Il lavoro da remoto ha cambiato il modo con cui i dipendenti gestiscono i dati professionali. Una ricerca condotta da Sapio Research a maggio 2020 su commissione di Trend Micro rivela che il 37% dei dipendenti italiani usa dispositivi personali per accedere ai documenti aziendali, spesso via cloud. Inoltre, il 32% dei lavoratori italiani non protegge i propri dispositivi mediante password.

Sono dati allarmanti, che fanno comprendere nella sua ampiezza il problema dell'aumentato rischio informatico che corrono le aziende a causa dello smart working. Per trarre le conclusioni i ricercatori hanno intervistato 13.200 lavoratori da remoto in 27 Paesi. Il campione italiano era di 506 persone, impiegate presso aziende di diverse dimensioni e industry.

Andando per ordine e considerando solo l'Italia, il 47% dei lavoratori da remoto possiede dispositivi IoT connessi alla stessa rete domestica che usano per lavoro. I router domestici non offrono la stessa protezione delle infrastrutture aziendali, in più i dispositivi IoT hanno spesso gravi carenze di sicurezza, a maggior ragione se sono di marchi poco conosciuti come quelli in uso al 7% degli intervistati. Il 63% dei lavoratori da remoto connette il notebook aziendale alla rete domestica. 
Come ribadito a più riprese, l'unione di queste due criticità è causa di grandi preoccupazioni. Le reti domestiche non sono protette al pari di quelle aziendali, e sono a uso promiscuo.

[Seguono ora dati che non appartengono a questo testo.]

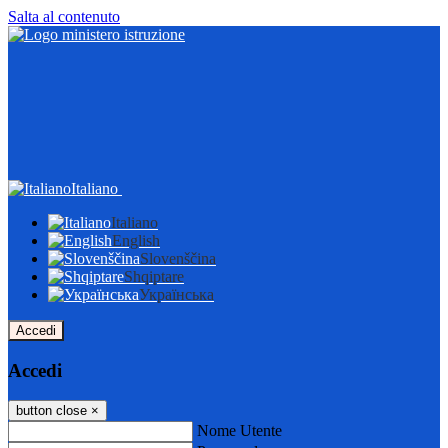
Salta al contenuto
Italiano
Italiano
English
Slovenščina
Shqiptare
Українська
Accedi
Accedi
button close
×
Nome Utente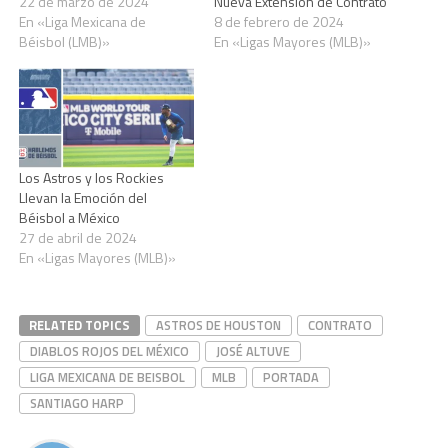
22 de marzo de 2024
Nueva Extensión de Contrato
En «Liga Mexicana de
8 de febrero de 2024
Béisbol (LMB)»
En «Ligas Mayores (MLB)»
Los Astros y los Rockies
Llevan la Emoción del
Béisbol a México
27 de abril de 2024
En «Ligas Mayores (MLB)»
RELATED TOPICS
ASTROS DE HOUSTON
CONTRATO
DIABLOS ROJOS DEL MÉXICO
JOSÉ ALTUVE
LIGA MEXICANA DE BEISBOL
MLB
PORTADA
SANTIAGO HARP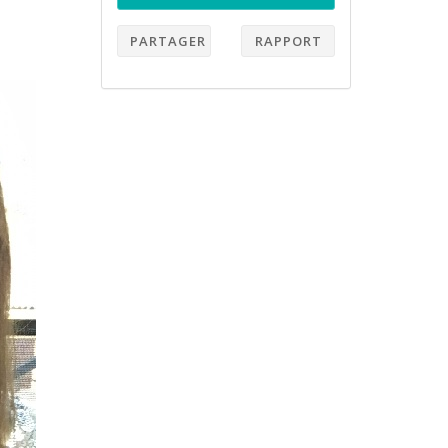
PARTAGER
RAPPORT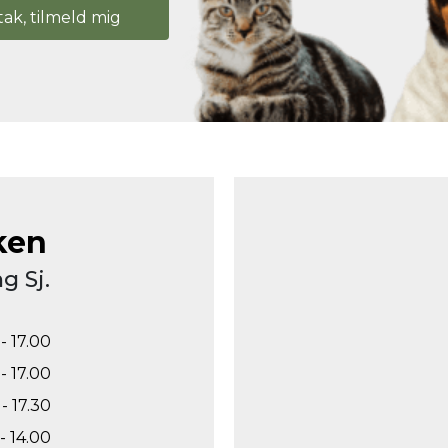
tak, tilmeld mig
ken
g Sj.
- 17.00
- 17.00
- 17.30
- 14.00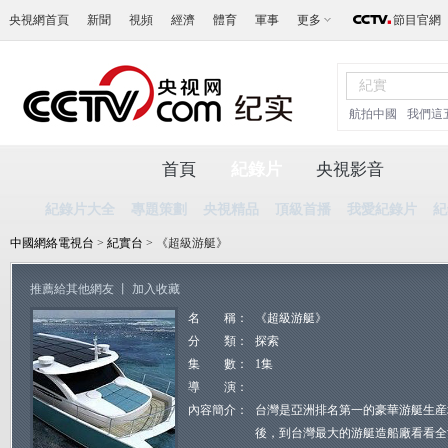
央視網首頁
新聞
視頻
經濟
體育
軍事
更多
節目官網
航拍中國
我們這
首頁
紀錄片
央視影音
紀錄片大全
專題策劃
央視精品
頂級首播
我愛紀錄片
紀
中國網絡電視台
>
紀實台
> 《超級游艇》
推薦給其他網友
丨
加入收藏
名 稱：
《超級游艇》
分 類：
探索
集 數：
1集
導 演：
內容簡介：
台灣是亞洲排名第一的豪華游艇生産
後，到台灣最大的游艇造船廠看看全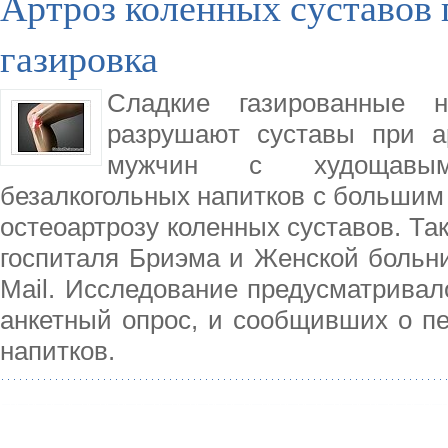
Артроз коленных суставов 
газировка
Сладкие газированные 
разрушают суставы при ар
мужчин с худощавым 
безалкогольных напитков с большим
остеоартрозу коленных суставов. Та
госпиталя Бриэма и Женской больни
Mail. Исследование предусматривал
анкетный опрос, и сообщивших о п
напитков.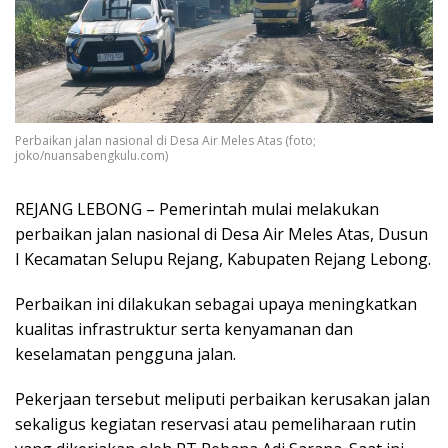
Perbaikan jalan nasional di Desa Air Meles Atas (foto;
joko/nuansabengkulu.com)
REJANG LEBONG – Pemerintah mulai melakukan
perbaikan jalan nasional di Desa Air Meles Atas, Dusun
I Kecamatan Selupu Rejang, Kabupaten Rejang Lebong.
Perbaikan ini dilakukan sebagai upaya meningkatkan
kualitas infrastruktur serta kenyamanan dan
keselamatan pengguna jalan.
Pekerjaan tersebut meliputi perbaikan kerusakan jalan
sekaligus kegiatan reservasi atau pemeliharaan rutin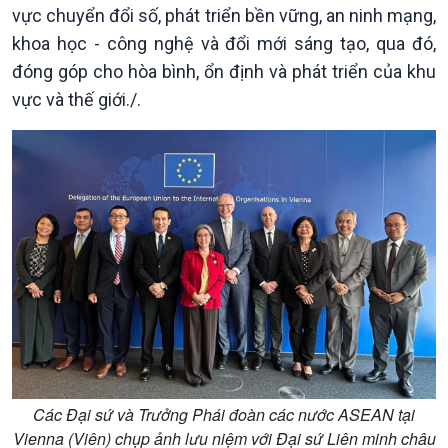
vực chuyển đổi số, phát triển bền vững, an ninh mạng,
E-Magazine
khoa học - công nghệ và đổi mới sáng tạo, qua đó,
đóng góp cho hòa bình, ổn định và phát triển của khu
vực và thế giới./.
Các Đại sứ và Trưởng Phái đoàn các nước ASEAN tại
Vienna (Viên) chụp ảnh lưu niệm với Đại sứ Liên minh châu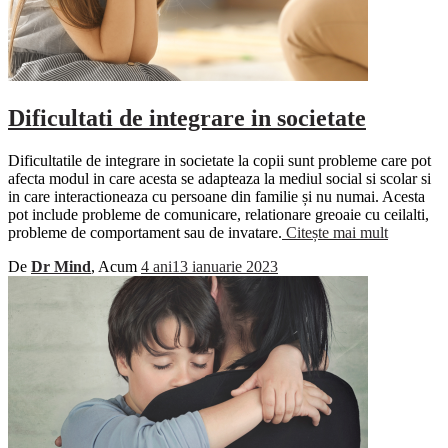
Dificultati de integrare in societate
Dificultatile de integrare in societate la copii sunt probleme care pot
afecta modul in care acesta se adapteaza la mediul social si scolar si
in care interactioneaza cu persoane din familie și nu numai. Acesta
pot include probleme de comunicare, relationare greoaie cu ceilalti,
probleme de comportament sau de invatare.
Citește mai mult
De
Dr Mind
, Acum
4 ani
13 ianuarie 2023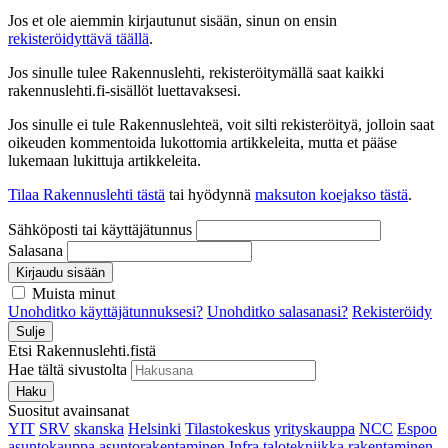
Jos et ole aiemmin kirjautunut sisään, sinun on ensin
rekisteröidyttävä täällä
.
Jos sinulle tulee Rakennuslehti, rekisteröitymällä saat kaikki
rakennuslehti.fi-sisällöt luettavaksesi.
Jos sinulle ei tule Rakennuslehteä, voit silti rekisteröityä, jolloin saat
oikeuden kommentoida lukottomia artikkeleita, mutta et pääse
lukemaan lukittuja artikkeleita.
Tilaa Rakennuslehti tästä
tai hyödynnä
maksuton koejakso tästä
.
Sähköposti tai käyttäjätunnus
Salasana
Kirjaudu sisään
Muista minut
Unohditko käyttäjätunnuksesi?
Unohditko salasanasi?
Rekisteröidy
Sulje
Etsi Rakennuslehti.fistä
Hae tältä sivustolta
Haku
Suositut avainsanat
YIT
SRV
skanska
Helsinki
Tilastokeskus
yrityskauppa
NCC
Espoo
asuntokauppa
asuntorakentaminen
Infra
talotekniikka
rakentaminen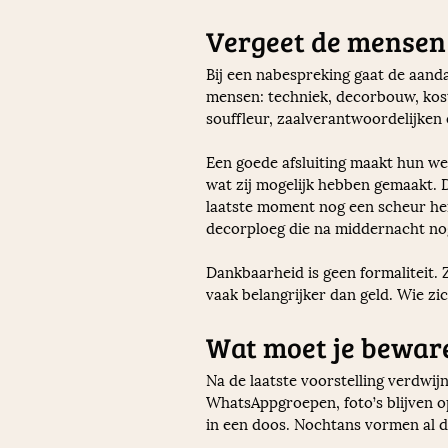
Vergeet de mensen
Bij een nabespreking gaat de aand
mensen: techniek, decorbouw, kostu
souffleur, zaalverantwoordelijken
Een goede afsluiting maakt hun we
wat zij mogelijk hebben gemaakt. 
laatste moment nog een scheur hers
decorploeg die na middernacht nog
Dankbaarheid is geen formaliteit.
vaak belangrijker dan geld. Wie zic
Wat moet je bewar
Na de laatste voorstelling verdwij
WhatsAppgroepen, foto’s blijven 
in een doos. Nochtans vormen al d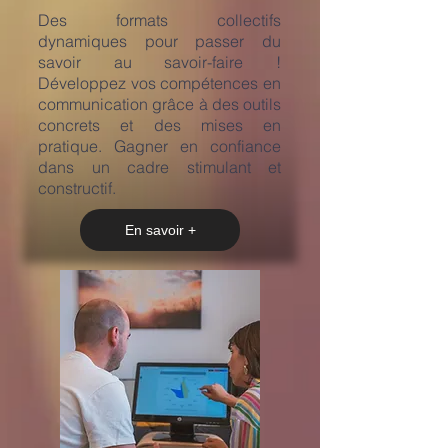
​Des formats collectifs
dynamiques pour passer du
savoir au savoir-faire !
Développez vos compétences en
communication grâce à des outils
concrets et des mises en
pratique. Gagner en confiance
dans un cadre stimulant et
constructif.
En savoir +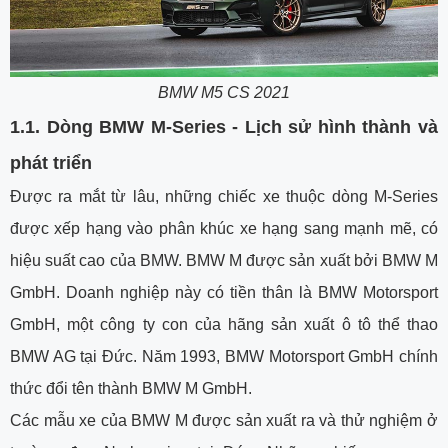
BMW M5 CS 2021
1.1. Dòng BMW M-Series - Lịch sử hình thành và
phát triển
Được ra mắt từ lâu, những chiếc xe thuộc dòng M-Series
được xếp hạng vào phân khúc xe hạng sang mạnh mẽ, có
hiệu suất cao của BMW. BMW M được sản xuất bởi BMW M
GmbH. Doanh nghiệp này có tiền thân là BMW Motorsport
GmbH, một công ty con của hãng sản xuất ô tô thể thao
BMW AG tại Đức. Năm 1993, BMW Motorsport GmbH chính
thức đổi tên thành BMW M GmbH.
Các mẫu xe của BMW M được sản xuất ra và thử nghiệm ở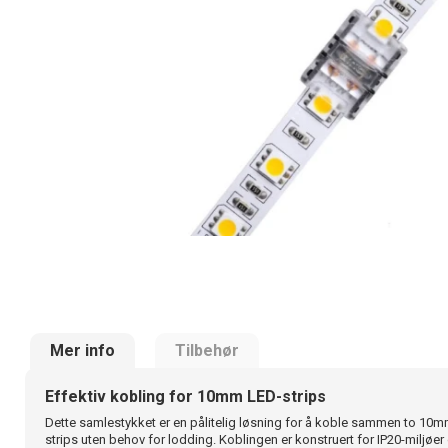
Mer info
Tilbehør
Effektiv kobling for 10mm LED-strips
Dette samlestykket er en pålitelig løsning for å koble sammen to 10
strips uten behov for lodding. Koblingen er konstruert for IP20-miljøer 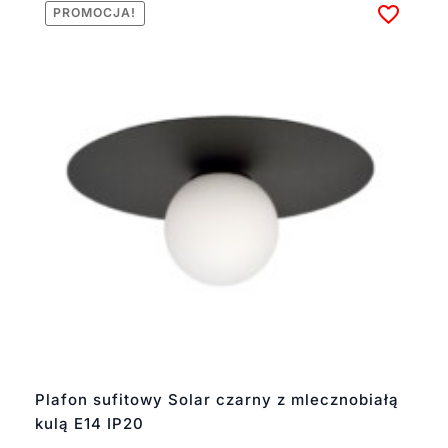
PROMOCJA!
Plafon sufitowy Solar czarny z mlecznobiałą
kulą E14 IP20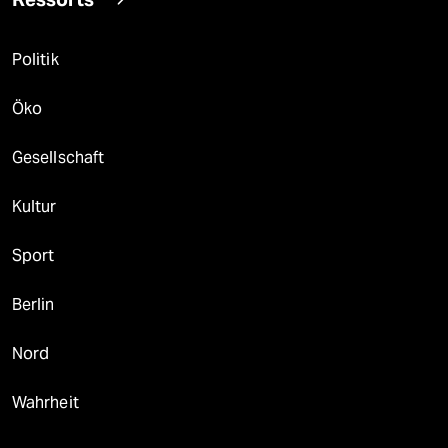
Politik
Öko
Gesellschaft
Kultur
Sport
Berlin
Nord
Wahrheit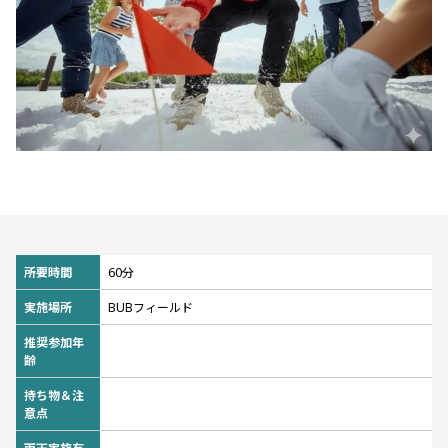
所要時間
60分
実施場所
BUBフィールド
推奨参加年
齢
持ち物＆注
意点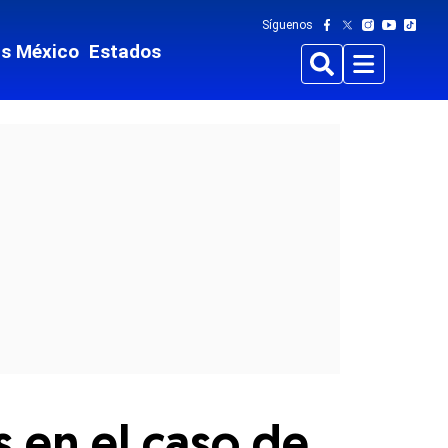
Síguenos
ts México
Estados
Buscar
Menu
s en el caso de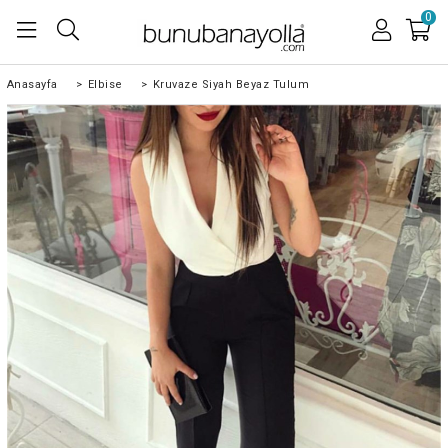
0
Anasayfa
>
Elbise
>
Kruvaze Siyah Beyaz Tulum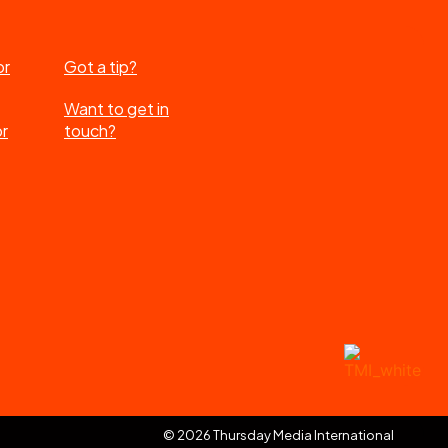
or
Got a tip?
Want to get in
or
touch?
© 2026 Thursday Media International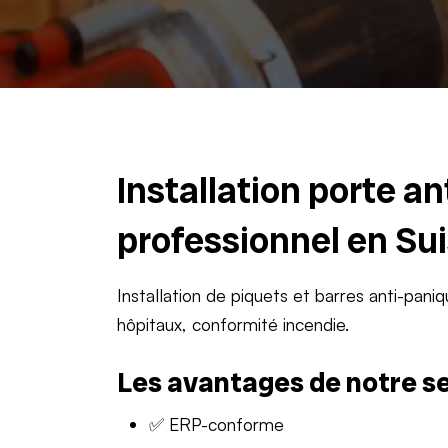
Installation porte an
professionnel en Su
Installation de piquets et barres anti-pan
hôpitaux, conformité incendie.
Les avantages de notre s
✅ ERP-conforme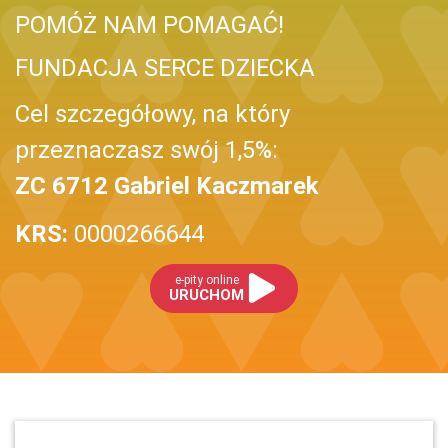
POMÓŻ NAM POMAGAĆ!
FUNDACJA SERCE DZIECKA
Cel szczegółowy, na który
przeznaczasz swój 1,5%:
ZC 6712 Gabriel Kaczmarek
KRS:
0000266644
e-pity online
URUCHOM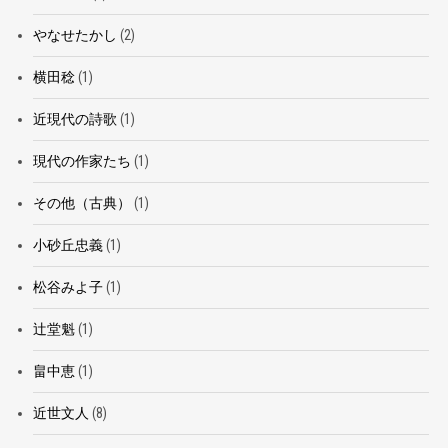
やなせたかし
(2)
横田稔
(1)
近現代の詩歌
(1)
現代の作家たち
(1)
その他（古典）
(1)
小砂丘忠義
(1)
松谷みよ子
(1)
辻堂魁
(1)
畠中恵
(1)
近世文人
(8)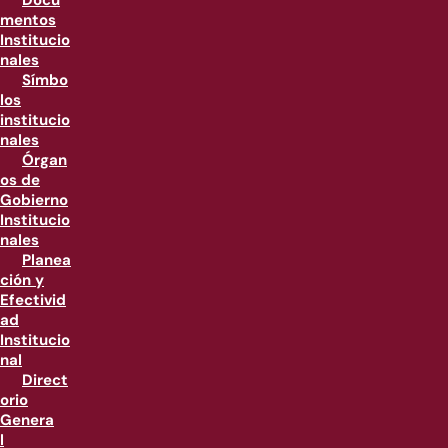
Docu
mentos
Institucio
nales
Símbo
los
institucio
nales
Órgan
os de
Gobierno
Institucio
nales
Planea
ción y
Efectivid
ad
Institucio
nal
Direct
orio
Genera
l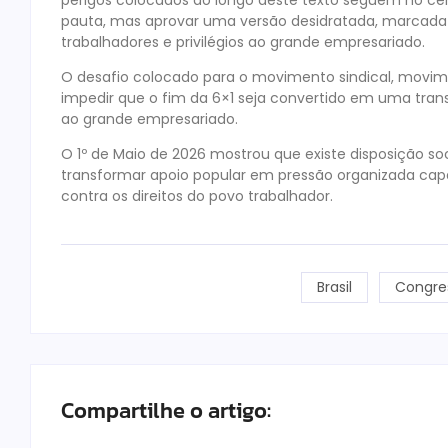
pauta, mas aprovar uma versão desidratada, marcada p
trabalhadores e privilégios ao grande empresariado.
O desafio colocado para o movimento sindical, movime
impedir que o fim da 6×1 seja convertido em uma trans
ao grande empresariado.
O 1º de Maio de 2026 mostrou que existe disposição soc
transformar apoio popular em pressão organizada cap
contra os direitos do povo trabalhador.
Brasil
Congre
Compartilhe o artigo: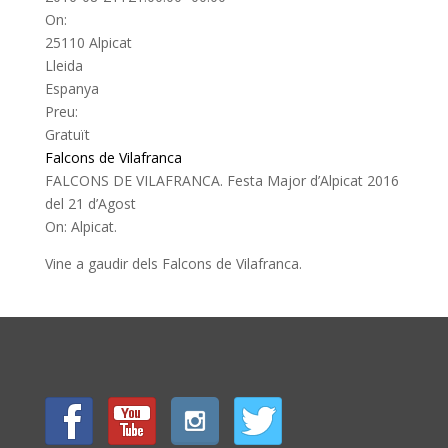
Maps correctament.
On:
25110 Alpicat
Aquest lloc web
D'acord
Lleida
és teu?
Espanya
Preu:
Gratuït
Falcons de Vilafranca
FALCONS DE VILAFRANCA. Festa Major d’Alpicat 2016
del 21 d’Agost
On: Alpicat.
Vine a gaudir dels Falcons de Vilafranca.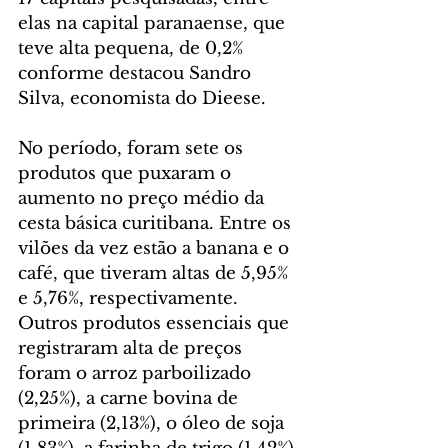
elas na capital paranaense, que 
teve alta pequena, de 0,2% 
conforme destacou Sandro 
Silva, economista do Dieese.
No período, foram sete os 
produtos que puxaram o 
aumento no preço médio da 
cesta básica curitibana. Entre os 
vilões da vez estão a banana e o 
café, que tiveram altas de 5,95% 
e 5,76%, respectivamente. 
Outros produtos essenciais que 
registraram alta de preços 
foram o arroz parboilizado 
(2,25%), a carne bovina de 
primeira (2,13%), o óleo de soja 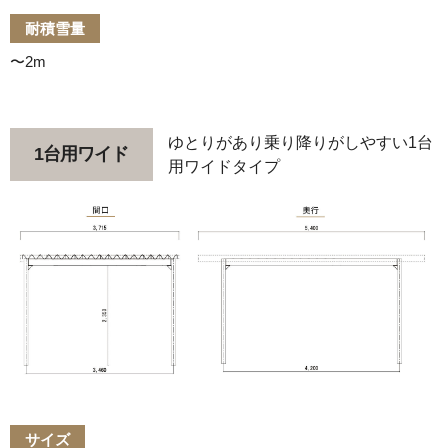
耐積雪量
〜2m
ゆとりがあり乗り降りがしやすい1台
1台用ワイド
用ワイドタイプ
サイズ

Nel momento in cui sono connessi allo stesso router domestico dispositivi IoT e sistemi aziendali si dà modo ai cyber criminali di sfruttare i punti deboli e le vulnerabilità di entrami per attaccare l'endpoint aziendale, e da lì la rete aziendale alla quale è connesso il dispositivo.

Inoltre, sebbene i computer usati in smart working dovrebbero essere protetti adeguatamente dall’IT, spesso si creano dei rischi con l'installazione di applicazioni non approvate che consentono l'accesso ai dispositivi IoT.

Lisa Dolcini, Head of Marketing Trend Micro Italia, ribadisce che "La vita dei cybercriminali è più semplice grazie alle backdoor, che se aperte permettono di compromettere le reti aziendali. Questa minaccia è maggiore nel momento in cui milioni di lavoratori si connettono da remoto alle reti, rendendo sempre più debole la separazione tra vita privata e lavorativa. Ora più che mai, è importante che l’individuo si assuma le proprie responsabilità nei confronti della cybersecurity e che l’azienda continui a formare i dipendenti attraverso le best practise”. 

La raccomandazione è quella di assicurarsi che i lavoratori da remoto operino in conformità alle policy di sicurezza. Nel caso sia necessario, bisogna perfezionare le regole per riconoscere le minacce che provengono da dispositivi e dalle applicazioni BYOD e IoT.Le aziende dovrebbero inoltre rivalutare le soluzioni di security messe a disposizione dei dipendenti che utilizzano le reti domestiche per accedere ai dati corporate. Un modello di security cloud-based può mitigare i rischi introdotti dalla forza lavoro da remoto in maniera efficace ed economicamente conveniente.